Keeping our community hospitals in Cumbria

Penrith and the Border has, I believe, more community hospitals than any constituency in Britain. We have them in Penrith, Brampton, Alston, and Wigton, and we border Keswick and Cockermouth. (The national average is one for every two constituencies). And they are, have always been, will always be, under threat. In 2005 they were almost closed by a stroke of the Secretary of State for Health’s pen. Thousands of Cumbrians marched in London, and one in four of all Cumbrians signed a petition to keep the hospitals open. They were saved and the Primary Care Trust and its successors have since committed to keeping them. But nothing should be taken for granted, because – to put it bluntly – the modern world has a problem with the “small”.

A fight has been waged for centuries between big, centralised, systems and local bodies, and the locals always seem to lose. Thus in the nineteenth century when our national budget was one tenth what it is now, and our population smaller, auction marts and railway stations, pubs and post offices proliferated. Cumbria had a local regiment, my village had three schools; and almost every town had a police station, magistrates’ court, and bank.  Now, a torrent of super-markets in Penrith threatens high street shops, and giant farms are pushing aside family small-holdings. Auction marts, railway stations, pubs and post offices have vanished and HSBC is about to close its branch in Appleby. Primary schools such as Bampton, and High Schools such as Longtown have been closed; and so have the magistrate’s courts in Penrith and Appleby. It is easy to imagine future examples, (police stations in Alston, Penrith, Keswick, Wigton, Appleby, and Cockermouth sold to finance the building of a headquarters in Barrow?).

The National Health Service has always been under pressure to centralise. Modern medicine needs expensive machines and drugs, and highly specialised staff. Surgeons improve by performing countless specialist operations inhospitals serving a million patients. So why a community hospital?  This has been the question since the very start of the NHS, when Aneurin Bevan announced in 1947 ‘I would rather be kept alive in the efficient if cold altruism of a large hospital than expire in a gush of warm sympathy in a small one.”

But our needs are changing. In the next twenty years, we will have twice the number of people over 85 in Cumbria. Hospital admissions are likely to rise by 60 per cent because of increasing long years of chronic illness. This will be a financial disaster for the NHS: which could face an extra 20 million pounds of costs in Alzheimer treatment in Cumbria alone, each year. But more importantly it will be a human disaster. Let me take the example of an eight-five year old, who has just lost her husband. Her husband used to nail down the carpet, and drive her to the optician and the grocer. Now that he has gone, her house is less well-maintained, she cannot see clearly, and she is not eating well. Her likelihood of falling has soared; and once she has entered the hospital system, the chances are that she will face severe health problems, for years.  This will cost the NHS tens of thousands of pounds, which could be spent on other services. But much more importantly it will be miserable for her. We are twice as likely to die in the year following a partner’s death than in any other year. Loneliness is a greater killer than smoking.

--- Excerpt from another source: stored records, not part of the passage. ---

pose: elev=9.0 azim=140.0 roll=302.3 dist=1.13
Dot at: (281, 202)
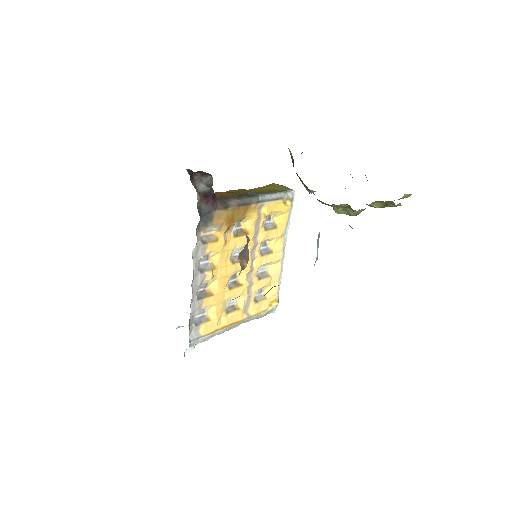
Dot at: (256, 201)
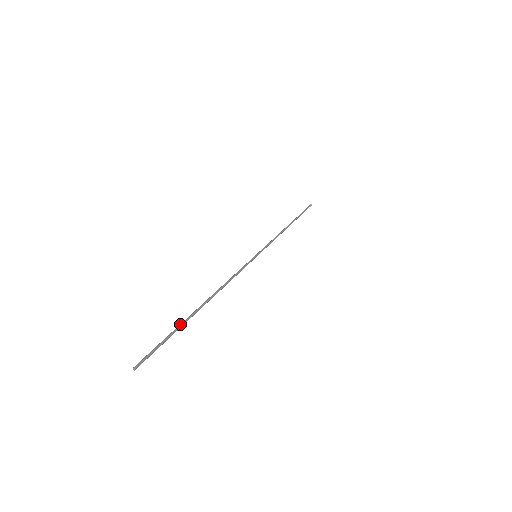
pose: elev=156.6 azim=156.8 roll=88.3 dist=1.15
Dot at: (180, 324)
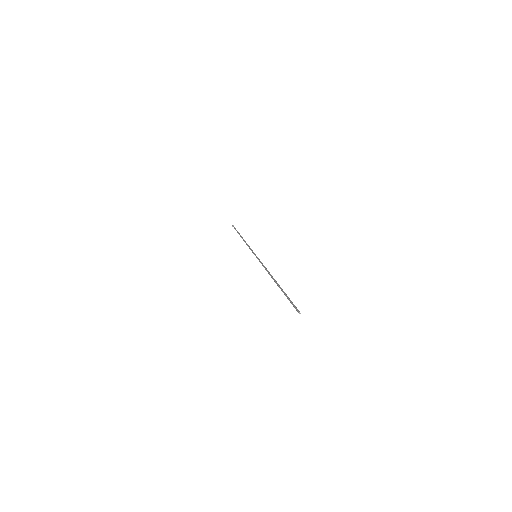
Dot at: (284, 292)
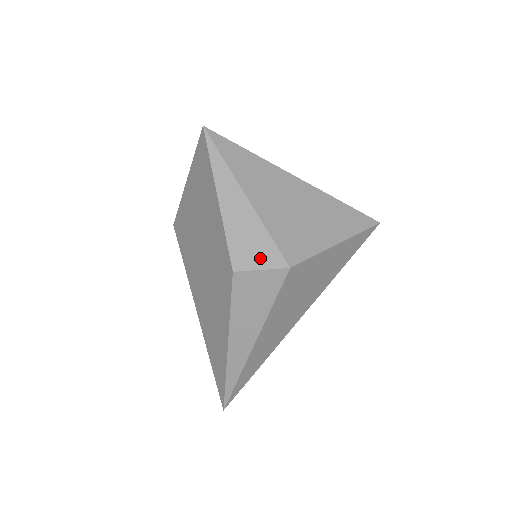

The solution to her predicament and that of thousands of others does not lie in giant, centralised hospitals: it lies in GPs and nurses, coordinating community support through community hospitals. She will be helped by broadband and mobile coverage, which will allow her to see grandchildren on a live video-link, monitor her health and chat to medical specialists from home. Broadband will allow visiting nurses to load medical data in real time. She would benefit from exercise, educational, and community activities in the community hospital. But the real key will be provided by voluntary organisations, such as CRUSE bereavement, Eden Carers, Eden Alarms, and Age UK, coordinated from the hospital. They alone can give the human understanding, which could allow her to live better for much longer at home. (Hospice at Home could help her to die with dignity at home: eighty per cent of Britons, say they would rather die at home, but almost eighty per cent die in hospital).

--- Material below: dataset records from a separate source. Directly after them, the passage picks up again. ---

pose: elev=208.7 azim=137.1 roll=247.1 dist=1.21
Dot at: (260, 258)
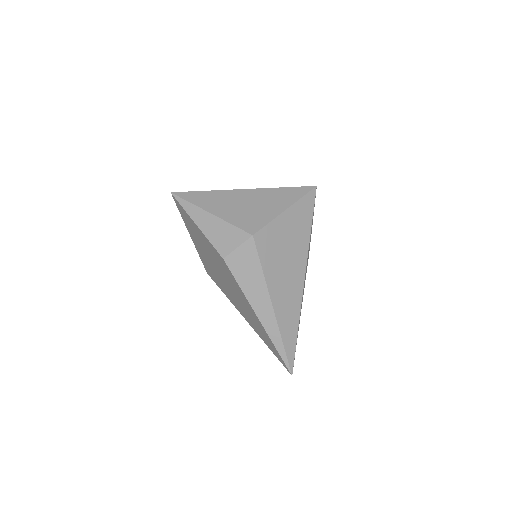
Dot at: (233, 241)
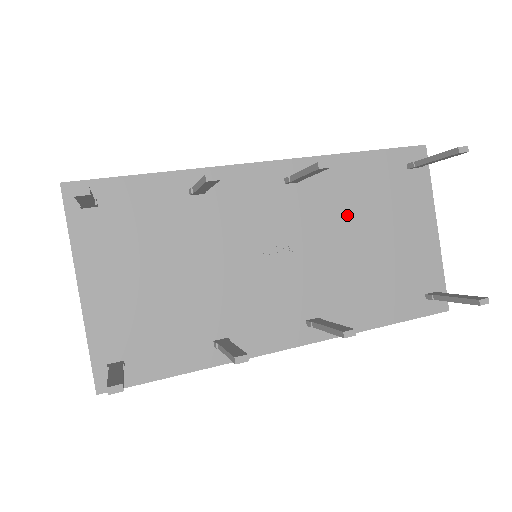
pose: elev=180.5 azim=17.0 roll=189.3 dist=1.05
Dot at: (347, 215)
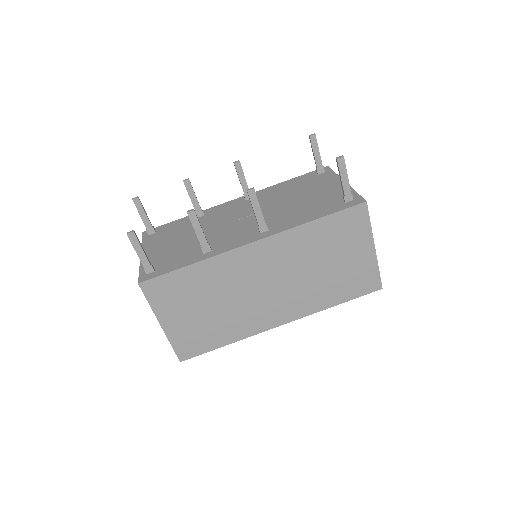
Dot at: (282, 197)
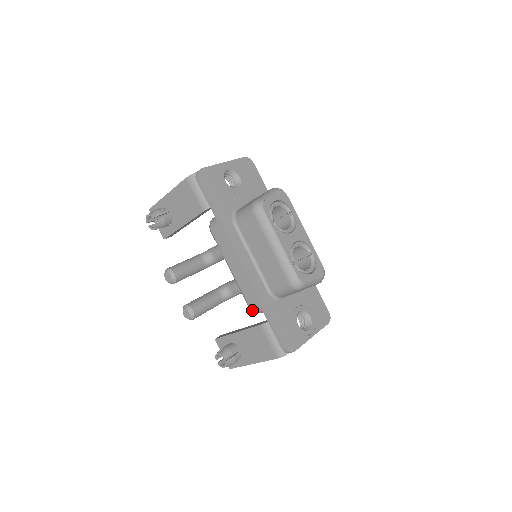
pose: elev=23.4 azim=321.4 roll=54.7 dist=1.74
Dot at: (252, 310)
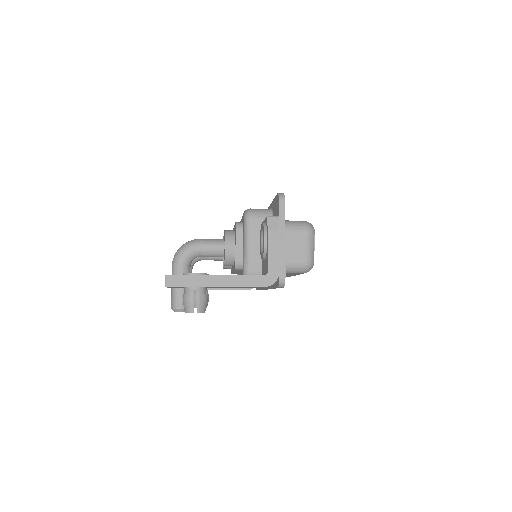
Dot at: occluded
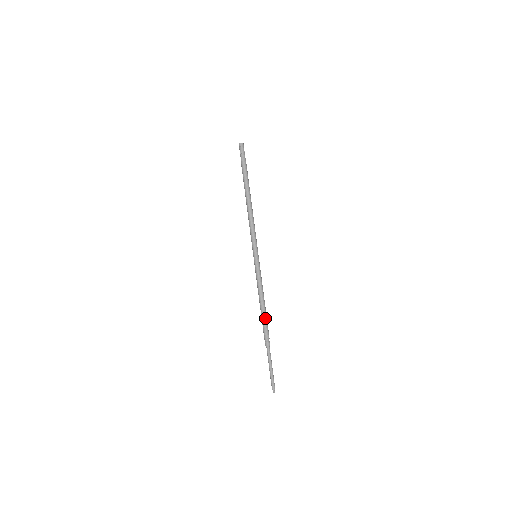
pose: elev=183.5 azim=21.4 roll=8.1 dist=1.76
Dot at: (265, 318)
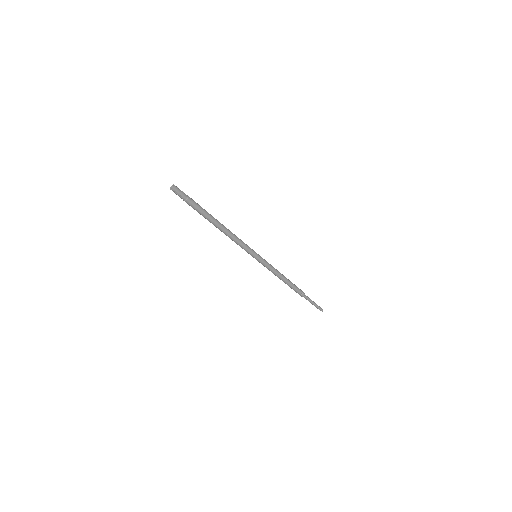
Dot at: (292, 284)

This will require a small shift of funding from acute hospitals towards community hospitals and voluntary organisations. It will not be simple. Ever since, the mill-owners at New Lanark discovered in 1786 that their seven storey brick fortress, could replace highly skilled local handloom weavers, with unskilled – often child – labour and produce many times as much cotton a day, the creed of centralisation and “factory-efficiency” has been pushed ever further. But such central planning theories are beginning to reach their limit. The most important problems of our age require re-engagement with the human- the culture, and history of communities, and the energy of their concern. I suspect this is why the grand dreams of international development and state-building have failed so repeatedly. I am confident that this is why we must keep our community hospitals in Cumbria.